A compromised privileged account can give an attacker virtually unfettered access to the IT environment. Here are nine tips for security them.
Privileged account management is one of the most critical components of any enterprise security strategy. Cybercriminals prize privileged account credentials because they provide administrator-level access to servers, security systems, network devices, applications and other resources.
Hackers who obtain these “keys to the kingdom” gain virtually unfettered access to an organization’s systems and data. A Microsoft study found that Insufficient privileged access controls and lateral movement play a role in 93 percent of ransomware attacks.
There’s a common misconception that privileged accounts are only those that enable the highest levels of access — for example, domain controller credentials in a Microsoft environment. However, “privileged” simply means that the user (human or machine) can take administrator-level action on a system. Any admin rights, even at the workstation level, pose significant cybersecurity risks.
Types of Privileged Accounts
These seven types of privileged accounts are present in most environments.
- Domain administrator accounts give administrators access to all network resources — domain controllers, servers and workstations. This is the holy grail for hackers and therefore requires the highest levels of security.
- Emergency access accounts prevent administrators from being locked out of a system. These highly privileged accounts are not assigned to specific individuals and are only meant to be used when necessary.
- System accounts are created by operating systems when they are installed. They allow the user to add users, change permissions, install software and more. The “root” account in Unix or Linux is an example of a system account.
- Service accounts are used by applications and services, rather than human administrators, to run various processes and scheduled tasks. Many organizations neglect to establish controls over the resources a service account is allowed to access.
- Application accounts enable applications to run scripts and access databases and other applications. The credentials for application accounts are often embedded in the software in plain text.
- Local administrator accounts give administrator-level access to a local machine. IT staff use them to set up new workstations and perform maintenance. Individual users may also be given administrator privileges on their workstations.
- Privileged user accounts are any other type of account that gives the user privileges greater than a standard account.
Best Practices for Privileged Account Management
Best practices for privileged account management are well established:
- Maintain separate credentials for each administrator.
- Enforce policies requiring strong passwords and multifactor authentication.
- Rotate passwords and authentication keys regularly.
- Adopt a least-privilege access policy, in which users are granted only the privileges needed to do their jobs.

#### [Information given]

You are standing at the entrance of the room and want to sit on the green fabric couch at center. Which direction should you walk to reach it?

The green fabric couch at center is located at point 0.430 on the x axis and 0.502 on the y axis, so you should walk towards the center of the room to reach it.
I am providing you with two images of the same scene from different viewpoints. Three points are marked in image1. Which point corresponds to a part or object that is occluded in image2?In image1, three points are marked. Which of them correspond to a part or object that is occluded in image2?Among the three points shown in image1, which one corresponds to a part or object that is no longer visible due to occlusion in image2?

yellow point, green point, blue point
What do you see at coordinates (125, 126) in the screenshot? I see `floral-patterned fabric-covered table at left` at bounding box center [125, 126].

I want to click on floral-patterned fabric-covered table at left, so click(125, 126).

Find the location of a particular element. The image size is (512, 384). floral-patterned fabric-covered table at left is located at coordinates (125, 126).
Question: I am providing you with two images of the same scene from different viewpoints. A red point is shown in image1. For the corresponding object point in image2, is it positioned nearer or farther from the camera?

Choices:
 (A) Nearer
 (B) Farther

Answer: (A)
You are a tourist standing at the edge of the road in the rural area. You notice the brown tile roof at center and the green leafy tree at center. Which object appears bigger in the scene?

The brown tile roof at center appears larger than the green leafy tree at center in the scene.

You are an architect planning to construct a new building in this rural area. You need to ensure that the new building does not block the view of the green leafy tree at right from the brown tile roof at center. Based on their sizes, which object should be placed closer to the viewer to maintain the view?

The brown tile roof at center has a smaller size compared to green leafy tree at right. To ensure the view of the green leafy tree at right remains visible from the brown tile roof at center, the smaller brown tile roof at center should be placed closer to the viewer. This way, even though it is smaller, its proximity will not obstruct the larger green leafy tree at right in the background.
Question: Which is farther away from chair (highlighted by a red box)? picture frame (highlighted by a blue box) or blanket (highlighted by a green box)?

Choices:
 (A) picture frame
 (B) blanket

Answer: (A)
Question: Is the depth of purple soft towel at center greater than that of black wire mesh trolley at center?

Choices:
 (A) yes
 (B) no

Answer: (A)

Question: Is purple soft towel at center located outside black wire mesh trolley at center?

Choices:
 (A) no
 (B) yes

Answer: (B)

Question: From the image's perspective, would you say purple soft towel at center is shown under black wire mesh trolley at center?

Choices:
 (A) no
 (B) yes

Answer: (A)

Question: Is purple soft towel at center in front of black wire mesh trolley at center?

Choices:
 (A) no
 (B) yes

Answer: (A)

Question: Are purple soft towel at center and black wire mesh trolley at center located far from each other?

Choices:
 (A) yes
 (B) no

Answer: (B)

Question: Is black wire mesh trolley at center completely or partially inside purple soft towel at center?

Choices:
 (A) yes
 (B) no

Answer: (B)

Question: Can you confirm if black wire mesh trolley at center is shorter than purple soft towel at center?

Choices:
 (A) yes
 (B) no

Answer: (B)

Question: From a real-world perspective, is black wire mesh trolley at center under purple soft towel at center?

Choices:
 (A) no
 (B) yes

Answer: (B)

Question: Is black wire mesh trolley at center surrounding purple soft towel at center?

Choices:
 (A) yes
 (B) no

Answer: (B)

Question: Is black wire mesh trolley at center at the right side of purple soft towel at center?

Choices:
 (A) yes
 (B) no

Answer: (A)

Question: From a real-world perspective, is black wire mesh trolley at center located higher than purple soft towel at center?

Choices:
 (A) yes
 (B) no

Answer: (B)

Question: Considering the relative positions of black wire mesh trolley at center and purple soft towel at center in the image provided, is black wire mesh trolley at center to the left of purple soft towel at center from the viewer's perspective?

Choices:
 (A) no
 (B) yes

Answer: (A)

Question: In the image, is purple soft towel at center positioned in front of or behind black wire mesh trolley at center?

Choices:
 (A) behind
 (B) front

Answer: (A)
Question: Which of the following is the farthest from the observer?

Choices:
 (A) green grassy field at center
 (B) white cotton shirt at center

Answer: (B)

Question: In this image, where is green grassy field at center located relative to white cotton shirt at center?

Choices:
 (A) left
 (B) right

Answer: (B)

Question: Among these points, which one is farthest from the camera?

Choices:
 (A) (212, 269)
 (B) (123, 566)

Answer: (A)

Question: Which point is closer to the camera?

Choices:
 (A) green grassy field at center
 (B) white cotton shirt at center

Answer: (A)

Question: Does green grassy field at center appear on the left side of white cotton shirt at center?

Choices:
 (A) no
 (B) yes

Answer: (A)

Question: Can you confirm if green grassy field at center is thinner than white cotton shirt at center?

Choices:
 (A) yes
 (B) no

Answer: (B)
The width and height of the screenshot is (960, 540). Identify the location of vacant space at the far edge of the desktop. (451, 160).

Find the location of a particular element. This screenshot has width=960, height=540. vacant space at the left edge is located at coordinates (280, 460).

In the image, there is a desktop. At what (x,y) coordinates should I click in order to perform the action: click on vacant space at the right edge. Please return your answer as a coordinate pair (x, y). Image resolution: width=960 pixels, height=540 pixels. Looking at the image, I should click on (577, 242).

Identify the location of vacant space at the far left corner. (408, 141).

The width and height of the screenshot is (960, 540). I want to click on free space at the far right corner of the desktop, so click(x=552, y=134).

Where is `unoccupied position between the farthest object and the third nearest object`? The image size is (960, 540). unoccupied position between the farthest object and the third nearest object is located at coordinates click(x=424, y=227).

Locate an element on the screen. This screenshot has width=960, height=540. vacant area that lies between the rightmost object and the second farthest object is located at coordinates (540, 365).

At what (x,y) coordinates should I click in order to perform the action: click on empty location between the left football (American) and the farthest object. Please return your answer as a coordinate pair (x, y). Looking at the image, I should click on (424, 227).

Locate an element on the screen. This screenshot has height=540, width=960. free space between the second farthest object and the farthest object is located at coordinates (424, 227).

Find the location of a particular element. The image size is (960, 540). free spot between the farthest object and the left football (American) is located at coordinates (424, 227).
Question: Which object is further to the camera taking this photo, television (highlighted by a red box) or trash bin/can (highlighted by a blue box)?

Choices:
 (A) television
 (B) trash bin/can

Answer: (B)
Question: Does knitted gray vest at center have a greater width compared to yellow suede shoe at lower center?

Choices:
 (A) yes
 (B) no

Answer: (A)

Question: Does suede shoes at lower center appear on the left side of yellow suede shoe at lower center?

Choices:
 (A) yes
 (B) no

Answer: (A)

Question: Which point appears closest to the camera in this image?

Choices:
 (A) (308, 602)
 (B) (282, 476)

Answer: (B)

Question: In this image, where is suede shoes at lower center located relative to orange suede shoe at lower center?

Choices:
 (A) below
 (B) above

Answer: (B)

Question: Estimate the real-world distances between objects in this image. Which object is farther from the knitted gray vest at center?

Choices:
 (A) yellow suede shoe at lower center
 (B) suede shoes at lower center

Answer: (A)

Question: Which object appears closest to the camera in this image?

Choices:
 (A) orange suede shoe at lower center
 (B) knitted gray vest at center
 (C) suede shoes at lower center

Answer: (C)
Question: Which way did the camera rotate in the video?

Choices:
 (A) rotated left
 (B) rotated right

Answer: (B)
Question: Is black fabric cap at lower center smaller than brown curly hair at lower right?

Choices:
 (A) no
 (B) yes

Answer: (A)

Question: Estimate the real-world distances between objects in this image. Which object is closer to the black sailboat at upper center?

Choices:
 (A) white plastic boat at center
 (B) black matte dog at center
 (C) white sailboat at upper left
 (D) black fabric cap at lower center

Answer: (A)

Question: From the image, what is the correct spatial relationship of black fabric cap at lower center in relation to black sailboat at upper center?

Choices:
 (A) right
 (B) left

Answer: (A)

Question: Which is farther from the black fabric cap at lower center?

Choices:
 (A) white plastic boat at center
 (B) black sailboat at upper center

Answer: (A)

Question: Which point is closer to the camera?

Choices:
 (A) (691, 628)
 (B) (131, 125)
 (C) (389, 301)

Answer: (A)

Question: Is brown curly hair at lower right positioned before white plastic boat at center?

#### [Complete the following]
1 – In the privileged account article, what share of ransomware attacks does the Microsoft study link to insufficient privileged access controls and lateral movement?
2 – Shorten the paragraph of the privileged account article that begins "There's a common misconception" while keeping its main facts.
3 – Carry on the privileged account article from its last line.
The rows are separate material, apart from the privileged account article.

#### [Answers by item]
1 – 93 percent

2 – Privileged accounts are often thought to be only those with the highest access, such as domain controller credentials in a Microsoft environment. In fact, "privileged" means any human or machine user who can take administrator-level action on a system. Any admin rights, even on a workstation, carry significant cybersecurity risks.

3 –
- Strictly limit local admin privileges and use just-in-time access to enable local admin privileges as needed.
- Apply separation of duties principles to privileged account management, requiring more than one person to grant, provision and manage privileges.
- Regularly review and update user privileges to ensure they align with roles and responsibilities.
- Promptly remove unneeded or inactive user accounts.
- Continuously scan for compromised passwords.
Challenges of Privileged Account Management
Microsoft learned in January 2024 the risks of ineffective privileged account management. Hackers gained access to an unused test account through a password spraying attack. The account provided the hackers with sufficient privileges to exfiltrate emails and documents.
The Microsoft hack underscores the difficulty of managing privileged accounts. Under pressure to keep systems running and perform day-to-day maintenance tasks with limited resources, administrators are reticent to add another layer of complexity to their operational processes.
Often, the problem is magnified by:
- Service accounts that are created and exist without a process.
- Privileged groups with members who should not be there.
- Orphaned accounts with undue privileges.
- Lack of ownership in establishing a cleanup process.
Steps to Securing Privileged Accounts
Organizations should start by taking an inventory of all privileged accounts and which users can access them. The next step is to understand the level of access required by various users and roles and establish policies based on those requirements. Granting full administrator access should be the rare exception rather than the rule.
Most organizations recognize the risks associated with poor privileged account management. They just don’t have the time, resources or know-how to address the problem. A qualified managed security services provider can help organizations develop a strategy for managing privileged accounts and implement the right processes and technology to keep them secure.